[Stored records]
— Start —

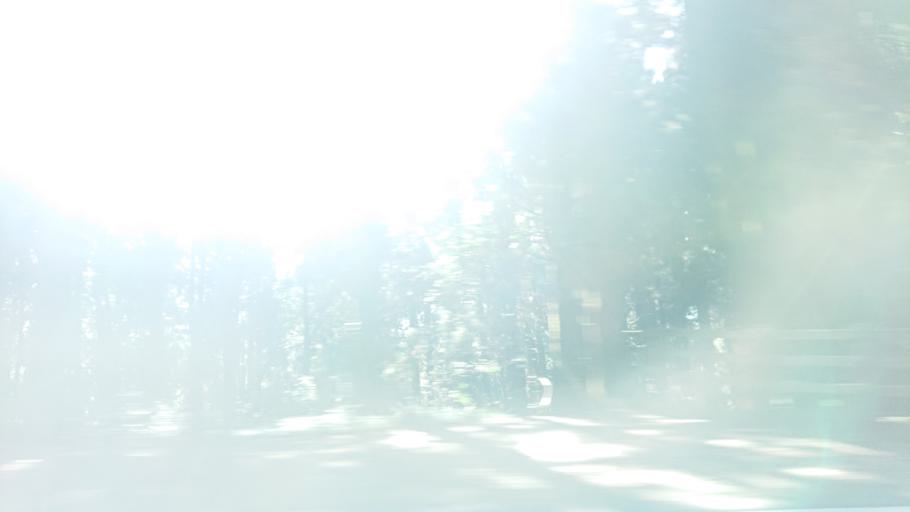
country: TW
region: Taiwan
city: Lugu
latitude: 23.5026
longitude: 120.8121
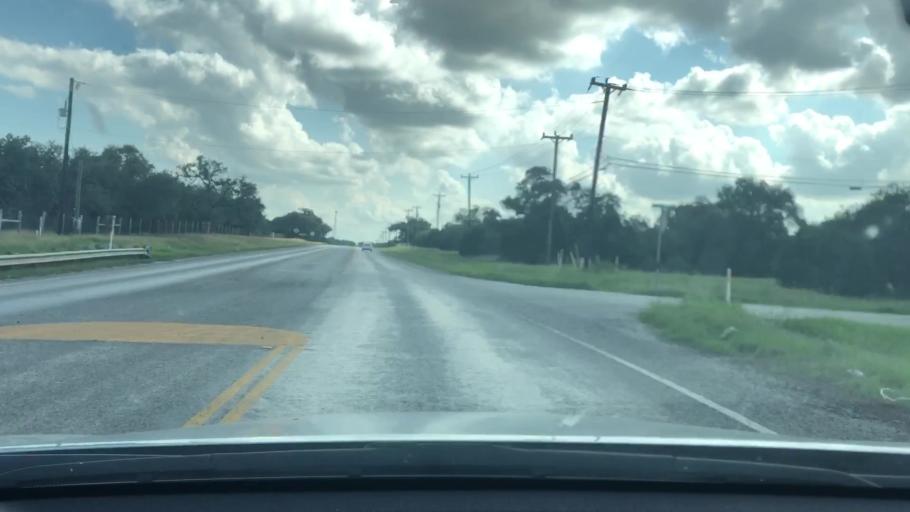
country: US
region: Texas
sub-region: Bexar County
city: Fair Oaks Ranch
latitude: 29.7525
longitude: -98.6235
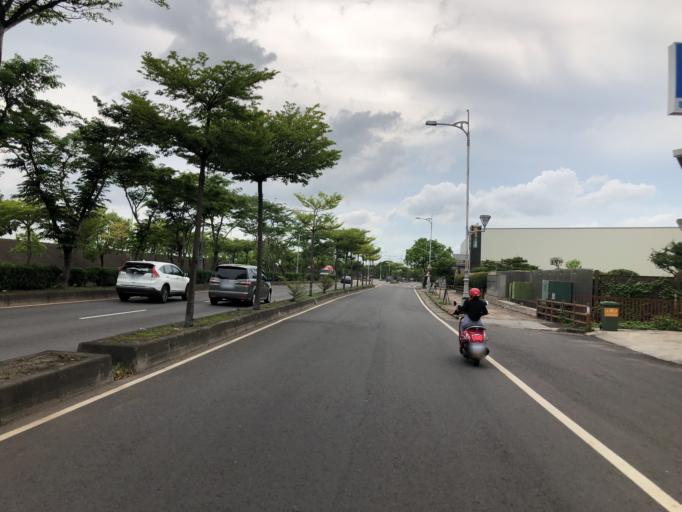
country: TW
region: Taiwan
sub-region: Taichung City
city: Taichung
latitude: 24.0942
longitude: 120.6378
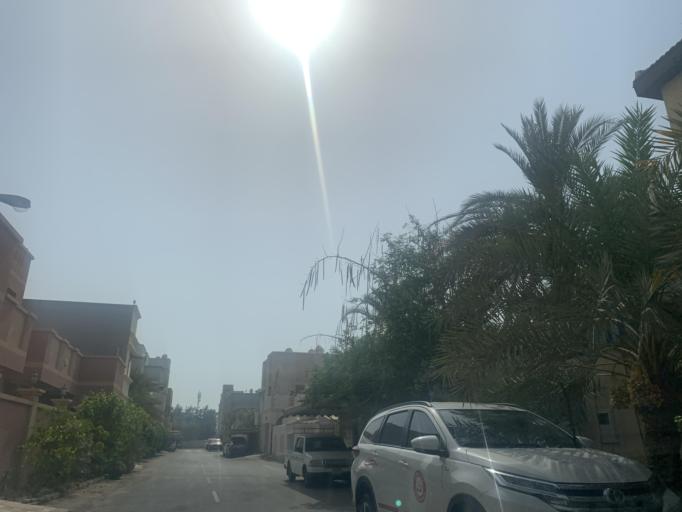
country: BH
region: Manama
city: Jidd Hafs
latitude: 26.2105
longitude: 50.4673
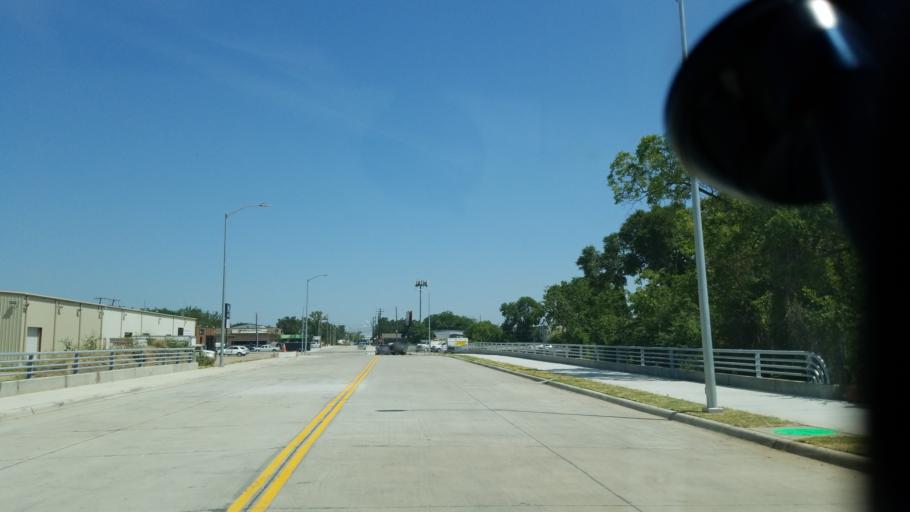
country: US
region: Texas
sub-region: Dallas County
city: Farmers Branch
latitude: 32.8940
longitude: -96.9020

— End —

◆ What you need to do ◆
Format the lines of the rows above as a numbered list, skipping any blank lines. Omit the pictures from your answer.

◆ Reply to the exercise ◆
1. country: TW
2. region: Taiwan
3. city: Lugu
4. latitude: 23.5026
5. longitude: 120.8121
6. country: US
7. region: Texas
8. sub-region: Bexar County
9. city: Fair Oaks Ranch
10. latitude: 29.7525
11. longitude: -98.6235
12. country: TW
13. region: Taiwan
14. sub-region: Taichung City
15. city: Taichung
16. latitude: 24.0942
17. longitude: 120.6378
18. country: BH
19. region: Manama
20. city: Jidd Hafs
21. latitude: 26.2105
22. longitude: 50.4673
23. country: US
24. region: Texas
25. sub-region: Dallas County
26. city: Farmers Branch
27. latitude: 32.8940
28. longitude: -96.9020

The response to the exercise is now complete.